> What you will do: Isolate every line in the records below with "wollmatten" in it.

> Available records:

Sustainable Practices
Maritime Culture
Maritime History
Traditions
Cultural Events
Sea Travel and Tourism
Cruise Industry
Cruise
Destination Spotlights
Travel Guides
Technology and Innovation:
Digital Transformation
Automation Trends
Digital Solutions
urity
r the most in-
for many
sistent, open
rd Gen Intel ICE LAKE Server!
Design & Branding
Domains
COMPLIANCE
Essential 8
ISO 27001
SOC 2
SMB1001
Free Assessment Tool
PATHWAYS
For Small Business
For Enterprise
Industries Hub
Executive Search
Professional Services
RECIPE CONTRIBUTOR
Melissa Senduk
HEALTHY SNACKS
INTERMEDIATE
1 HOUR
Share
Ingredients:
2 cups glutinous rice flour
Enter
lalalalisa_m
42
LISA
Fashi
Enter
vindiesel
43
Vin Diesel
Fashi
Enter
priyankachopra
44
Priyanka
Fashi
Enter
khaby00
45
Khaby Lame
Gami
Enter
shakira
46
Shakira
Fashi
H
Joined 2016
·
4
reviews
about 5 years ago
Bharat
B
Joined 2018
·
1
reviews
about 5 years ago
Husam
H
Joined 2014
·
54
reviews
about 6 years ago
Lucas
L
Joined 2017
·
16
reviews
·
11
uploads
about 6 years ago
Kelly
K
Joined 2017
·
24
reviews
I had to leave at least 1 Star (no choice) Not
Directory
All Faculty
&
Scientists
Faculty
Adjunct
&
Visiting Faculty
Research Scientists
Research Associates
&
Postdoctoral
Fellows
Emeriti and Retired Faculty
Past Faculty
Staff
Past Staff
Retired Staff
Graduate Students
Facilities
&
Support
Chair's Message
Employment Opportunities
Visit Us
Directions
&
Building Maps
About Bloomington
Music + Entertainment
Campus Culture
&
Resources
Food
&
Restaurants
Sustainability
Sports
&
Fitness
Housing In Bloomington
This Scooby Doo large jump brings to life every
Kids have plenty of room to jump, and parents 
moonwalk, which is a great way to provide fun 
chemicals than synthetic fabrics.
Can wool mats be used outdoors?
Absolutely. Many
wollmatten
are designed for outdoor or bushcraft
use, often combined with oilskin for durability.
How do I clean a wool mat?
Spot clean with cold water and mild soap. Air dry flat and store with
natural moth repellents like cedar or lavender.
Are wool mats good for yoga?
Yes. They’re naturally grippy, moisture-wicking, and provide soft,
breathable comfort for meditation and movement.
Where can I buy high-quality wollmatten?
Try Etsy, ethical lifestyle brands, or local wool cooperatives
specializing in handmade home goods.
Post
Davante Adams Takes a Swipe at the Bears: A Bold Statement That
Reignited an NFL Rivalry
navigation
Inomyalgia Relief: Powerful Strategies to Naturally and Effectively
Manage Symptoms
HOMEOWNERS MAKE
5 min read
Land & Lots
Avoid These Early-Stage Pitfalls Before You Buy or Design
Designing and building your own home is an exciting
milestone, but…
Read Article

> Solution for this task:
wollmatten
Where can I buy high-quality wollmatten?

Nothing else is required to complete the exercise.